Il secondo elemento del deluchismo è il dogma del fare. Costruire, edificare. Ossessione incomprensibile ad altre latitudini, ma qui è un’altra storia e De Luca va fiero delle sue realizzazioni, come il porto turistico di Santiago Calatrava o la riapertura del teatro Verdi con la direzione del maestro Daniel Oren. Nonostante le molte incompiute. Il palazzetto dello sport che doveva nascere accanto allo stadio Arechi è un cimitero di cemento armato immerso in acqua putrida e invaso dai rovi. L’ex pastificio Amato che doveva diventare una residenza di lusso è uno scheletro disabitato in mezzo a una discarica di buste, scatole, copertoni, vasche da bagno e l’ex presidente del Monte dei Paschi di Siena Giuseppe Mussari è stato rinviato a giudizio per l’inchiesta sulla vendita dell’immobile.

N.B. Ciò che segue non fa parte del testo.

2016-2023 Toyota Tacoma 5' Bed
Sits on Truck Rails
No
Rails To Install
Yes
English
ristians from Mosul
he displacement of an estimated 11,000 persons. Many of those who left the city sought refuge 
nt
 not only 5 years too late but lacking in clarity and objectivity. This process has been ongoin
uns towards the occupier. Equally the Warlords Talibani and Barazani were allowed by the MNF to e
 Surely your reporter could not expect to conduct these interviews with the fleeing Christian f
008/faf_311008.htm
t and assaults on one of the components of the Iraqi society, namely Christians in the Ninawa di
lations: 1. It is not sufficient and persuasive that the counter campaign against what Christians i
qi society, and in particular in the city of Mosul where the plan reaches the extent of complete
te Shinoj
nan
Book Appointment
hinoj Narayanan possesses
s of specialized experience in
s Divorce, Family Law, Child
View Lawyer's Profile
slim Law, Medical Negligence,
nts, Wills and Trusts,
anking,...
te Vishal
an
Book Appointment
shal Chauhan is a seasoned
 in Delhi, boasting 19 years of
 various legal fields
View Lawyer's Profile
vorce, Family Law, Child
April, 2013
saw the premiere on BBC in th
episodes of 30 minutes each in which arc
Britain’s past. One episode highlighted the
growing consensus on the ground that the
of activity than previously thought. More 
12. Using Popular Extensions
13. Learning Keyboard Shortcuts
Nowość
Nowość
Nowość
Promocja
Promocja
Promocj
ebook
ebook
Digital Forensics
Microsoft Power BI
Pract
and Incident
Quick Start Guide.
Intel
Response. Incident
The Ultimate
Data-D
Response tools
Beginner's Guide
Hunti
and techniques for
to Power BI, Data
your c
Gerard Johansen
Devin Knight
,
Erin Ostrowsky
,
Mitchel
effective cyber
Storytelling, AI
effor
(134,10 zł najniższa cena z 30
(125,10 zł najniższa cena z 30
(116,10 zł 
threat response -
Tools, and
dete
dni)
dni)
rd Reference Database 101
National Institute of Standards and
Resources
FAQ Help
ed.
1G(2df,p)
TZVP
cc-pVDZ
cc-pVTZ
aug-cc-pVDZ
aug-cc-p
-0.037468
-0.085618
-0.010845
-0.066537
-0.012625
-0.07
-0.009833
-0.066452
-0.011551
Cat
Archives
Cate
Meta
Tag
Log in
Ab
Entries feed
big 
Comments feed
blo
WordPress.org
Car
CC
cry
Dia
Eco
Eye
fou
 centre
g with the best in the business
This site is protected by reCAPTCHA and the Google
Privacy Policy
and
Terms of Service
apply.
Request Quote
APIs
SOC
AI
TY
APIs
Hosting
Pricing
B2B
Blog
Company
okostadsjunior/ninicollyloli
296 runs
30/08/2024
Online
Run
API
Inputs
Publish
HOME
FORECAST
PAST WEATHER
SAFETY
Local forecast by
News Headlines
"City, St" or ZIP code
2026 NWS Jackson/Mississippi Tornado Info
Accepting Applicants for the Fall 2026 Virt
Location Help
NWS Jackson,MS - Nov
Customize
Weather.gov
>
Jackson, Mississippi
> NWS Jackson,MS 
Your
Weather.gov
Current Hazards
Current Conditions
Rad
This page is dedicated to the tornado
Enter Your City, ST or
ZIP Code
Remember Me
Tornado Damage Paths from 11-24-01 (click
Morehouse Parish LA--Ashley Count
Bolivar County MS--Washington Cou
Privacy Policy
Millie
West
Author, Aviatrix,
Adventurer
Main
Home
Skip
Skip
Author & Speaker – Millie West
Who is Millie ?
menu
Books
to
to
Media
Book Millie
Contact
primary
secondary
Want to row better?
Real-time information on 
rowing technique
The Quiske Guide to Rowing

Il tribunale nel cuore della città progettato da David Chipperfield, la prima pietra fu posata di fronte a D’Alema premier alla fine degli anni Novanta, è una cattedrale disabitata. Il simbolo dell’era De Luca, il Crescent, il gigantesco edificio residenziale a mezzaluna disegnato dall’architetto catalano Ricardo Bofill che circonderà la nuova piazza della Libertà, la Tienanmen del grande timoniere salernitano, è un enorme cantiere sul mare. «Completeremo tutto in un anno e mezzo», assicura De Luca. «Siamo stati bloccati dal comitatismo che è uno pseudo-ambientalismo. L’unico stop che riconosco è quello del palazzetto, i lavori si sono fermati perché l’impresa di costruzione è fallita». E rivendica i risultati del suo buon governo: il centro storico, la sicurezza, il 70 per cento di raccolta differenziata, primato nel Sud, la rete degli asili nido che lancia Salerno tra le prime cinque città italiane, il piano di energie rinnovabili, la gestione spartana dei costi della politica.

L’essenza del deluchismo è proprio la miscela di vecchio e di nuovo, il suo presentarsi come arcaico e modernizzatore. «Può non piacere il suo stile tribunizio», spiega il politologo Mauro Calise. «Ma la sua battaglia per la buona amministrazione non paralizzata dai veti è positiva. In questo la Campania rappresenta un laboratorio nazionale. Una prova per vedere se il messaggio può funzionare nel resto del Paese. Anche per Renzi».

Come Renzi, De Luca in Campania si muove nel vuoto della classe dirigente. Il nuovo Pd non esiste, doveva interpretarlo Gennaro Migliore e si è dileguato. A destra Caldoro deve far dimenticare cinque anni di immobilismo, la devastazione del sistema dei trasporti, fiore all’occhiello di Bassolino, la cattiva gestione dei fondi europei. Sul piano politico c’è la frana di Forza Italia. E c’è la galassia centrista in agitazione. L’uomo forte dell’Ncd in regione è il sottosegretario Gioacchino Alfano. La sfinge Ciriaco De Mita ancora non si è espresso, per invogliarlo, forse, la regione di Caldoro ha appena stanziato cinque milioni di euro per il comune di Nusco del vecchio leader. I collettori dei voti, tipo Pasquale Sommese traslocato da Bassolino a Caldoro, valutano il da farsi.

Il segretario dell’Udc salernitano Luigi Cobellis si è già spostato, entra e esce dal comitato De Luca dove si è presentato anche l’ex sfidante delle primarie Cozzolino con le sue truppe a disposizione. I gruppi di pressione cominciano a schierarsi. Il tam tam segnala De Luca in difficoltà nel mondo della sanità e tra gli imprenditori, in ripresa nel potentissimo mondo universitario, nonostante l’ex rettore della Federico II Guido Trombetti sia assessore di Caldoro. E c’è l’incognita Caserta, come si muoverà quel che resta del sistema Cosentino. Vicienz’ aspetta. Per la campagna ha scelto una parola a sorpresa. Desiderio di cambiare, di non vedere più la Campania ultima nelle classifiche. Ma per lui, il combattente all’ultima guerra, il desiderio è sempre lo stesso. Lo accomuna al sindaco d’Italia che governa da Roma. Vincere.